What is required »
Copy the listing below word for word, starting with the line that contains "pose: elev=61.2 azim=195.7" and going on through the line that contains "Dot at: (291, 271)", both included.

** START Data extract **

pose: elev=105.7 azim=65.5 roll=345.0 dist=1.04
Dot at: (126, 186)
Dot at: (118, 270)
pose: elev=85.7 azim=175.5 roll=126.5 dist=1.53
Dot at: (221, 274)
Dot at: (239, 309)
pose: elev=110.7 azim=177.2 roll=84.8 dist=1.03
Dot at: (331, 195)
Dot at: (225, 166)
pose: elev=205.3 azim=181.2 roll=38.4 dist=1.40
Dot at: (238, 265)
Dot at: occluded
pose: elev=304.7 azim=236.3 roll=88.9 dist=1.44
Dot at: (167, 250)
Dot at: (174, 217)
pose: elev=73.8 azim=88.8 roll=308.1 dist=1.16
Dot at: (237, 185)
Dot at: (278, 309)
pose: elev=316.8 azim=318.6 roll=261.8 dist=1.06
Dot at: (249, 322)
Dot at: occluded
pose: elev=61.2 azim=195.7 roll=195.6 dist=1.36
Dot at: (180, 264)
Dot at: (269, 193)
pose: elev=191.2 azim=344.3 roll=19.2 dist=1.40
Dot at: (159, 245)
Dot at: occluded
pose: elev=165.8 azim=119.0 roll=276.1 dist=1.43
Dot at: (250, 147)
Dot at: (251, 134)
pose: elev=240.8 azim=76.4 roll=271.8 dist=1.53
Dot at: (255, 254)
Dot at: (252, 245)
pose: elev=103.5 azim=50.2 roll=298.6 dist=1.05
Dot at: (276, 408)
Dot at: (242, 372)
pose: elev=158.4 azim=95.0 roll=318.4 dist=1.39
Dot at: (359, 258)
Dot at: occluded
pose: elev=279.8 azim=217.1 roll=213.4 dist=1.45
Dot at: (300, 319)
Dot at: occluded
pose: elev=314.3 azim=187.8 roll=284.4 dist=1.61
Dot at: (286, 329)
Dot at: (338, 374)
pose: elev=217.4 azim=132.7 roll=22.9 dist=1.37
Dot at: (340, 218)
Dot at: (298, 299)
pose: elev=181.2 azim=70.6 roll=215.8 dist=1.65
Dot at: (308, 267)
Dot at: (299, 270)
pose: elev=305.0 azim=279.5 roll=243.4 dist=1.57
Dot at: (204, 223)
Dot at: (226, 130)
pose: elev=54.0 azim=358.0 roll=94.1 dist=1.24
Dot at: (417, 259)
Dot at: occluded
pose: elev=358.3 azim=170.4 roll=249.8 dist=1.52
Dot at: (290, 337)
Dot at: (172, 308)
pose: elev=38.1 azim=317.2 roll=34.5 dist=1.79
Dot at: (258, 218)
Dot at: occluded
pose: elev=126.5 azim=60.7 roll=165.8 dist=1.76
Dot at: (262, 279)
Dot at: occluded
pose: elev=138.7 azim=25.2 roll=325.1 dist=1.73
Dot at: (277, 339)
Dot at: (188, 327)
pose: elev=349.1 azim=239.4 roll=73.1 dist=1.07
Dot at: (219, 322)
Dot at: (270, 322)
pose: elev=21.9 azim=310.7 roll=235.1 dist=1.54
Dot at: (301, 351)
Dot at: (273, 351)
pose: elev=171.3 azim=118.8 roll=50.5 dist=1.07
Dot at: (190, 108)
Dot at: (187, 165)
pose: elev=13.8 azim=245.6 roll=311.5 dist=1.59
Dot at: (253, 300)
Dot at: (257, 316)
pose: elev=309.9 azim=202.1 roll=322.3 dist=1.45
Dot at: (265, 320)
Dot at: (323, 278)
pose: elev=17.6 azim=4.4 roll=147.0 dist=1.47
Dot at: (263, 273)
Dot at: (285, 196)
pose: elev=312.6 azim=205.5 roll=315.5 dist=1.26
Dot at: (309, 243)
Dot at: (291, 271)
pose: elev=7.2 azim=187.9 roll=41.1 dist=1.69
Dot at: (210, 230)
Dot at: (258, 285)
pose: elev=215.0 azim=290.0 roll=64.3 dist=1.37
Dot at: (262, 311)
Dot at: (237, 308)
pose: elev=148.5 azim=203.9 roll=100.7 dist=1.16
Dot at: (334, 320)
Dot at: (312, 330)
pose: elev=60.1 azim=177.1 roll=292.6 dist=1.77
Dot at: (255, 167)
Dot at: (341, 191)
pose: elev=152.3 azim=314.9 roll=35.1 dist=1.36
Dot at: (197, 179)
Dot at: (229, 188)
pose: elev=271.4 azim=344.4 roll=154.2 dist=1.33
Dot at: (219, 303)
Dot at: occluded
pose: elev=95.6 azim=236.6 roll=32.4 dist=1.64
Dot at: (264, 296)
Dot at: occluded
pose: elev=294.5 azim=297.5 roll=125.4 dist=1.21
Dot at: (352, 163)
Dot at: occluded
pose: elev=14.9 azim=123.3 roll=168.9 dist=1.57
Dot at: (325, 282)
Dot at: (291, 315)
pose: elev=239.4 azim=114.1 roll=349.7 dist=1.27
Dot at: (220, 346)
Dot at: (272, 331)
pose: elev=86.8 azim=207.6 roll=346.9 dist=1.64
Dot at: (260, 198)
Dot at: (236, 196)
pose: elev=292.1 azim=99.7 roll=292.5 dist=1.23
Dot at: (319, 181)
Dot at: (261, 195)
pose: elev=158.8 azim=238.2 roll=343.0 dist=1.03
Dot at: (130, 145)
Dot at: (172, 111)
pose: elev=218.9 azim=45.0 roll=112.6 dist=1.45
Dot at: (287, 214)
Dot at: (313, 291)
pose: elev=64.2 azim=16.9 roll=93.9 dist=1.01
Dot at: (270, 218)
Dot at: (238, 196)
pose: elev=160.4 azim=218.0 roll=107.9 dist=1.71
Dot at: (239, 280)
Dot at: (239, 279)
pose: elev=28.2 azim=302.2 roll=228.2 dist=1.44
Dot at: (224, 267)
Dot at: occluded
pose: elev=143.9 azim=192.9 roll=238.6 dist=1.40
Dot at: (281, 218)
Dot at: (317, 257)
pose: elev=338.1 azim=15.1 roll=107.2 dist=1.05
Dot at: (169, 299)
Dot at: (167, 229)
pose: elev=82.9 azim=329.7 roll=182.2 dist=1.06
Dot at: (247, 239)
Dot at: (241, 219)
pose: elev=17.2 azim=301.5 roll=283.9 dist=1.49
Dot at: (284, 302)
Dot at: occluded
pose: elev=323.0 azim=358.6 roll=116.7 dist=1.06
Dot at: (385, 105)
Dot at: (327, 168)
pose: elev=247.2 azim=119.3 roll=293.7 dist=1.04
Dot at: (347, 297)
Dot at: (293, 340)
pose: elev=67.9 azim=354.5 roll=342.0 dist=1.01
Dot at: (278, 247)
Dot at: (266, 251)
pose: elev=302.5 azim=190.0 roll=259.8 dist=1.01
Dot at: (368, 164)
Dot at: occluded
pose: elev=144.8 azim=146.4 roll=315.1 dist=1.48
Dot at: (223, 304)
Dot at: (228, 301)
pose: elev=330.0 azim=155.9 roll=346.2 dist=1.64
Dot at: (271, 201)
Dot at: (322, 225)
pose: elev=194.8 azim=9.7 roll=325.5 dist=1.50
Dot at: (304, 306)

** END Data extract **

Solution for this exercise »
pose: elev=61.2 azim=195.7 roll=195.6 dist=1.36
Dot at: (180, 264)
Dot at: (269, 193)
pose: elev=191.2 azim=344.3 roll=19.2 dist=1.40
Dot at: (159, 245)
Dot at: occluded
pose: elev=165.8 azim=119.0 roll=276.1 dist=1.43
Dot at: (250, 147)
Dot at: (251, 134)
pose: elev=240.8 azim=76.4 roll=271.8 dist=1.53
Dot at: (255, 254)
Dot at: (252, 245)
pose: elev=103.5 azim=50.2 roll=298.6 dist=1.05
Dot at: (276, 408)
Dot at: (242, 372)
pose: elev=158.4 azim=95.0 roll=318.4 dist=1.39
Dot at: (359, 258)
Dot at: occluded
pose: elev=279.8 azim=217.1 roll=213.4 dist=1.45
Dot at: (300, 319)
Dot at: occluded
pose: elev=314.3 azim=187.8 roll=284.4 dist=1.61
Dot at: (286, 329)
Dot at: (338, 374)
pose: elev=217.4 azim=132.7 roll=22.9 dist=1.37
Dot at: (340, 218)
Dot at: (298, 299)
pose: elev=181.2 azim=70.6 roll=215.8 dist=1.65
Dot at: (308, 267)
Dot at: (299, 270)
pose: elev=305.0 azim=279.5 roll=243.4 dist=1.57
Dot at: (204, 223)
Dot at: (226, 130)
pose: elev=54.0 azim=358.0 roll=94.1 dist=1.24
Dot at: (417, 259)
Dot at: occluded
pose: elev=358.3 azim=170.4 roll=249.8 dist=1.52
Dot at: (290, 337)
Dot at: (172, 308)
pose: elev=38.1 azim=317.2 roll=34.5 dist=1.79
Dot at: (258, 218)
Dot at: occluded
pose: elev=126.5 azim=60.7 roll=165.8 dist=1.76
Dot at: (262, 279)
Dot at: occluded
pose: elev=138.7 azim=25.2 roll=325.1 dist=1.73
Dot at: (277, 339)
Dot at: (188, 327)
pose: elev=349.1 azim=239.4 roll=73.1 dist=1.07
Dot at: (219, 322)
Dot at: (270, 322)
pose: elev=21.9 azim=310.7 roll=235.1 dist=1.54
Dot at: (301, 351)
Dot at: (273, 351)
pose: elev=171.3 azim=118.8 roll=50.5 dist=1.07
Dot at: (190, 108)
Dot at: (187, 165)
pose: elev=13.8 azim=245.6 roll=311.5 dist=1.59
Dot at: (253, 300)
Dot at: (257, 316)
pose: elev=309.9 azim=202.1 roll=322.3 dist=1.45
Dot at: (265, 320)
Dot at: (323, 278)
pose: elev=17.6 azim=4.4 roll=147.0 dist=1.47
Dot at: (263, 273)
Dot at: (285, 196)
pose: elev=312.6 azim=205.5 roll=315.5 dist=1.26
Dot at: (309, 243)
Dot at: (291, 271)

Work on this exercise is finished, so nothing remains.